JRS workers have also found that people in detention centres, who have no idea how long they might be kept in detention, often suffer mental breakdowns and self-harm. Some even attempting suicide.
Even those housed in hotels — the object of big protests over the summer — are not free to move around and are living in very restricted conditions, the JRS points out.
Dr Cartwright said: “The fact they are in these hotels is because the government is not efficiently processing asylum claims. They have created a backlog.”
As well as its legal work, the JRS provides pastoral and practical work, including offers of accommodation through its volunteers’ hosting scheme, a house for male refugees and one for women, and food, clothing, toiletries and other essentials through its refugee centre in east London, as well as hardship grants.

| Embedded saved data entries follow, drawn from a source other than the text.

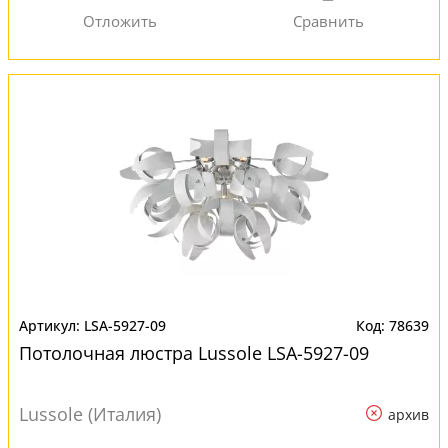
LSA-5927-09
78639
Потолочная люстра Lussole LSA-5927-09
Lussole (Италия)
архив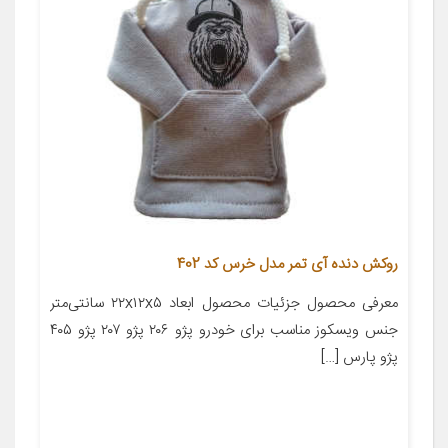
روکش دنده آی تمر مدل خرس کد 402
معرفی محصول جزئیات محصول ابعاد ۲۲x۱۲x۵ سانتی‌متر
جنس ویسکوز مناسب برای خودرو پژو ۲۰۶ پژو ۲۰۷ پژو ۴۰۵
پژو پارس […]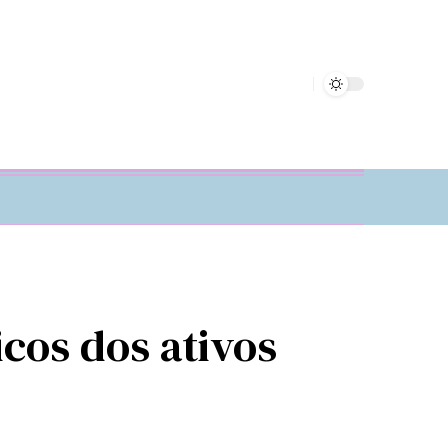
icos dos ativos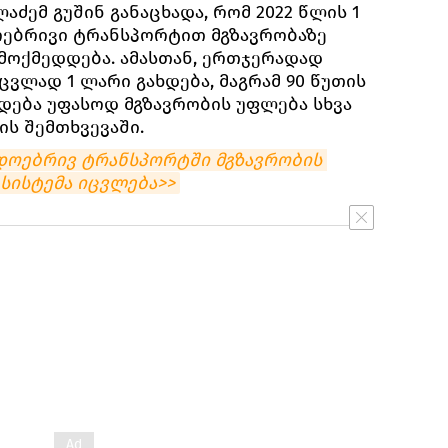
აძემ გუშინ განაცხადა, რომ 2022 წლის 1
ებრივი ტრანსპორტით მგზავრობაზე
ამოქმედდება. ამასთან, ერთჯერადად
ცვლად 1 ლარი გახდება, მაგრამ 90 წუთის
დება უფასოდ მგზავრობის უფლება სხვა
ს შემთხვევაში.
დოებრივ ტრანსპორტში მგზავრობის 
სისტემა იცვლება>>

“Our desire to help is driven by the huge need there is for help for refugees but it is also a Gospel imperative,” Dr Ryall said. “It is about witness and commitment.”
And with refugees now facing increasingly hostile rhetoric and being made scapegoats for social problems both by the public and politicians, the JRS is now looking to expand its work to help refugees engage with other people in society through joint projects such as litter-picking and celebratory meals for events such as the Coronation and VE Day.
“This work of encounter is now essential,” Dr Ryall added.